Which lines of the entries below hold the word "better"? Report each of them.

Records from a dataset:
______________________________

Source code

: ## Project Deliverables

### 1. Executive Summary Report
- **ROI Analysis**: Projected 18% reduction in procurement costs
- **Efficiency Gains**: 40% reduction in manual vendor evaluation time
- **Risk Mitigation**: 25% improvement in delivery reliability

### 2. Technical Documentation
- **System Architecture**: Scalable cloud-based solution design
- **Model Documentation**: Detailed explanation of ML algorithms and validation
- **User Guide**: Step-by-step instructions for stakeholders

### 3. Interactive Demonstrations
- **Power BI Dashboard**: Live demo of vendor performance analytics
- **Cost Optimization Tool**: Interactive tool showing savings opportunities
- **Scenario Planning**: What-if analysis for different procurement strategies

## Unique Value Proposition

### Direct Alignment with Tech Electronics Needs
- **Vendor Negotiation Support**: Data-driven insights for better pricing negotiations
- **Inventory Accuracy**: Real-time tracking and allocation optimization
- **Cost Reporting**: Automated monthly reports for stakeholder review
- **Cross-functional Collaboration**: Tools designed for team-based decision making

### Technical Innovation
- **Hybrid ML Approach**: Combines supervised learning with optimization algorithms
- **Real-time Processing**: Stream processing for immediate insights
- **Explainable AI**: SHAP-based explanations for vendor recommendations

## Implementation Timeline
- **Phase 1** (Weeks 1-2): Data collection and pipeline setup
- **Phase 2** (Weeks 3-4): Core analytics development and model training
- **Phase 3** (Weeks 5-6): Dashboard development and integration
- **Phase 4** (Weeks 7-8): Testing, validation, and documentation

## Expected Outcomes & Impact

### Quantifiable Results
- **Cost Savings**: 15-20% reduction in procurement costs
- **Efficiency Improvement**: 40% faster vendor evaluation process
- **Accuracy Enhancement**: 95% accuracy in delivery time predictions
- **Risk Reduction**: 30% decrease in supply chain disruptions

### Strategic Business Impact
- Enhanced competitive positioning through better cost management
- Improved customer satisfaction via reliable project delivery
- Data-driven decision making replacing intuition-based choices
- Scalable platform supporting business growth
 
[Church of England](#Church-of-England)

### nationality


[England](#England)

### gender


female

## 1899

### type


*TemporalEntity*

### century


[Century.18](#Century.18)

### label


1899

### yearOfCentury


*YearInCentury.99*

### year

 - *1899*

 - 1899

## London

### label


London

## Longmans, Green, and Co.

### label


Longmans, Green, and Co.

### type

______________________________

RESPONSE TO THE EXERCISE —
- **Vendor Negotiation Support**: Data-driven insights for better pricing negotiations
- Enhanced competitive positioning through better cost management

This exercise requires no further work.